▸ **KUTIPAN TEKS**:

******

Nomine Surabaya Tourism Awards 2022 (2): Cerminan Warga Surabaya yang Toleran

Nomine Surabaya Tourism Awards 2022 (2): Cerminan Warga Surabaya yang Toleran

Langit Surabaya di lihat dari Balai Pemuda Surabaya cerah.-Julian Romadhon-Harian Disway-

SURABAYA Tourism Awards (STA 2022) sudah memunculkan 10 nomine tempat wisata pilihan. Setelah tiga museum yang telah dibahas sebelumnya, kami menampilkan empat nomine berikutnya. Mereka adalah Kantor Pos Kebonrojo, Balai Pemuda, Pura Agung Jagat Karana, dan Masjid Cheng Ho.

’’Keempatnya menjadi ikon dari spirit dan cerminan pluralitas Kota Surabaya,’’ jelas Dekan School of Tourism Universitas Ciputra Surabaya Agoes Tinus Lis Indrianto, Minggu malam lalu (29/5). ’’Terutama yang dua tempat ibadah itu. Adalah bukti kuat dari keberagaman masyarakat Surabaya,’’ lanjutnya.

BACA JUGA: Nomine Surabaya Tourism Awards 2022 (1): Tiga Museum Keren Favorit Anak Muda


Masjid Cheng Ho


MASJID Cheng Ho di kawasan Genteng, Surabaya, memadukan unsur-unsur arsitektur khas Tionghoa dan Islam. -Faizal Pamungkas-Harian Disway-

Masjid Cheng Ho, misalnya, menyajikan karya yang indah dari akulturasi budaya. Yakni antara kebudayaan Tionghoa dan Islam. Berikut dengan ornamen-ornamen khas kelenteng. Namun, semuanya dipersatukan dengan bangunan masjid dari semua sisi.

’’Jadi gak perlu jauh-jauh ke Tiongkok. Suasananya sudah bisa dirasakan di Masjid Cheng Ho saja. Enggak perlu jauh-jauh ke Bali juga. Masyarakat Surabaya bisa langsung ke pura,’’ imbuh Agoes.

******

▸ **YANG PERLU DIKERJAKAN**:
1 - Dari artikel Surabaya Tourism Awards 2022 di atas, tuliskan keempat nomine tempat wisata yang ditampilkan setelah tiga museum.
2 - Salin bagian artikel Surabaya Tourism Awards 2022 di atas mulai dari "SURABAYA Tourism Awards (STA" sampai dengan "Masjid Cheng Ho.", termasuk kata-kata terakhir itu.

▸ **DATA YANG DITAMPILKAN**:

******

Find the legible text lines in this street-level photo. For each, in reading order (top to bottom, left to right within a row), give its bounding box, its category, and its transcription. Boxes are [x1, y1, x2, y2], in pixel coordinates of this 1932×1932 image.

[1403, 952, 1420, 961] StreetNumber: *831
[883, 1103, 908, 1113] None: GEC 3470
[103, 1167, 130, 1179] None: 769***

******

▸ **HASIL JAWABAN**:
1 - Kantor Pos Kebonrojo, Balai Pemuda, Pura Agung Jagat Karana, Masjid Cheng Ho

2 -
SURABAYA Tourism Awards (STA 2022) sudah memunculkan 10 nomine tempat wisata pilihan. Setelah tiga museum yang telah dibahas sebelumnya, kami menampilkan empat nomine berikutnya. Mereka adalah Kantor Pos Kebonrojo, Balai Pemuda, Pura Agung Jagat Karana, dan Masjid Cheng Ho.